_YOUR INSTRUCTIONS_:
Please copy the text of every record below word for word, leaving out the pictures.

_SUPPLIED RECORDS_:

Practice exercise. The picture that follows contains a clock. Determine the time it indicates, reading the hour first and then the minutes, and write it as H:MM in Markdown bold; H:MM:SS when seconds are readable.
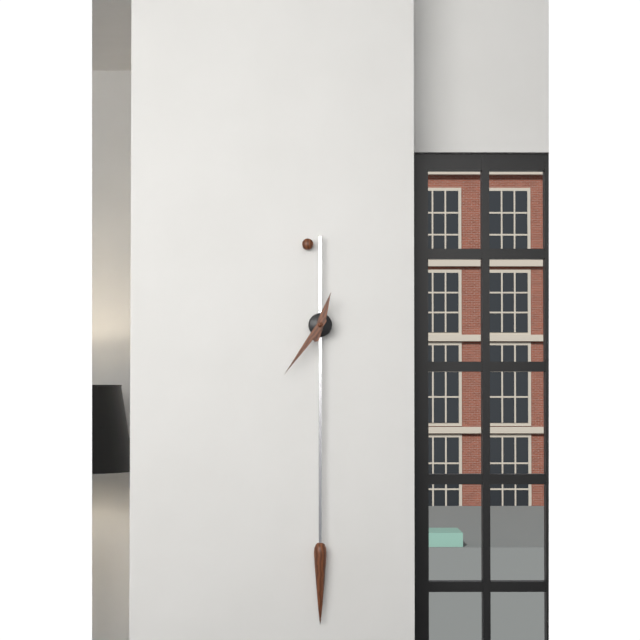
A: **12:36**
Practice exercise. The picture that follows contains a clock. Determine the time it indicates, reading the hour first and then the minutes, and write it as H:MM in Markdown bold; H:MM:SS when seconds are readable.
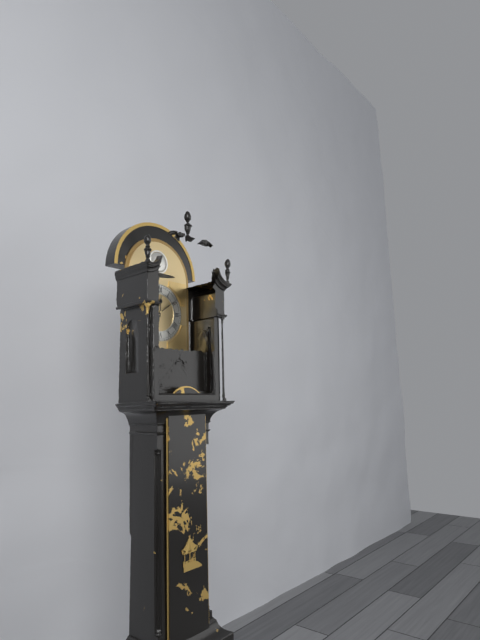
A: **12:09**
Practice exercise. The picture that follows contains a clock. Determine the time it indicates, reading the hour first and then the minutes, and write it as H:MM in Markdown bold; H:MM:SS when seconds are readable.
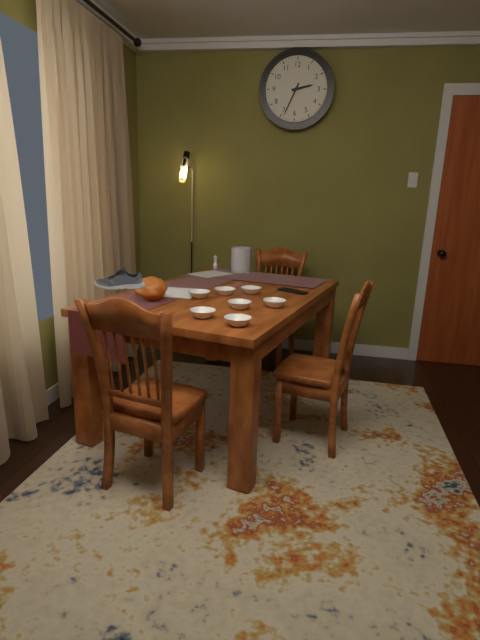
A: **2:34**
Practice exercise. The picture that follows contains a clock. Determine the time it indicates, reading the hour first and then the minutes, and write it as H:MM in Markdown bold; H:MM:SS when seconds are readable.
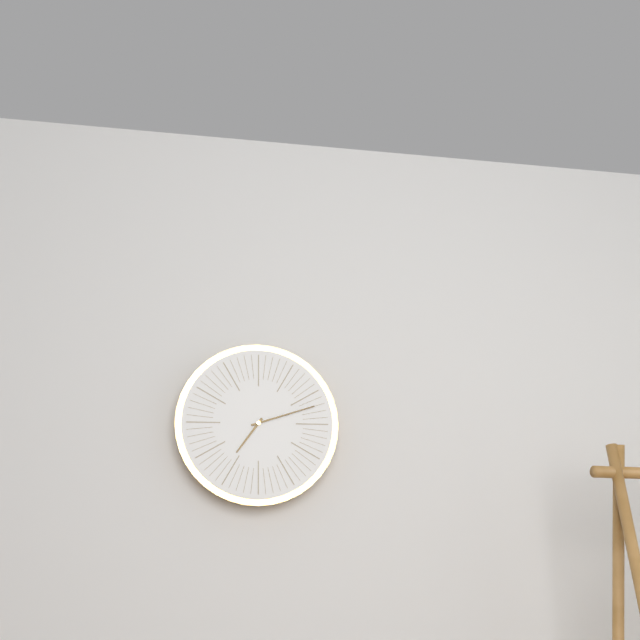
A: **7:12**
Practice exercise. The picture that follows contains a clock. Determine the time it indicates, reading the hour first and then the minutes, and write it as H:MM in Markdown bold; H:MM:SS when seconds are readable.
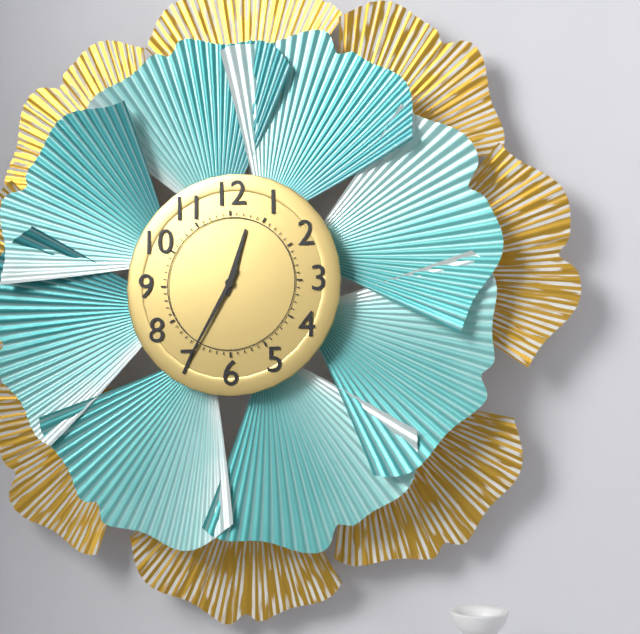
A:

_TASK SOLUTION_:
Practice exercise. The picture that follows contains a clock. Determine the time it indicates, reading the hour first and then the minutes, and write it as H:MM in Markdown bold; H:MM:SS when seconds are readable.
A: **12:36**
Practice exercise. The picture that follows contains a clock. Determine the time it indicates, reading the hour first and then the minutes, and write it as H:MM in Markdown bold; H:MM:SS when seconds are readable.
A: **12:09**
Practice exercise. The picture that follows contains a clock. Determine the time it indicates, reading the hour first and then the minutes, and write it as H:MM in Markdown bold; H:MM:SS when seconds are readable.
A: **2:34**
Practice exercise. The picture that follows contains a clock. Determine the time it indicates, reading the hour first and then the minutes, and write it as H:MM in Markdown bold; H:MM:SS when seconds are readable.
A: **7:12**
Practice exercise. The picture that follows contains a clock. Determine the time it indicates, reading the hour first and then the minutes, and write it as H:MM in Markdown bold; H:MM:SS when seconds are readable.
A:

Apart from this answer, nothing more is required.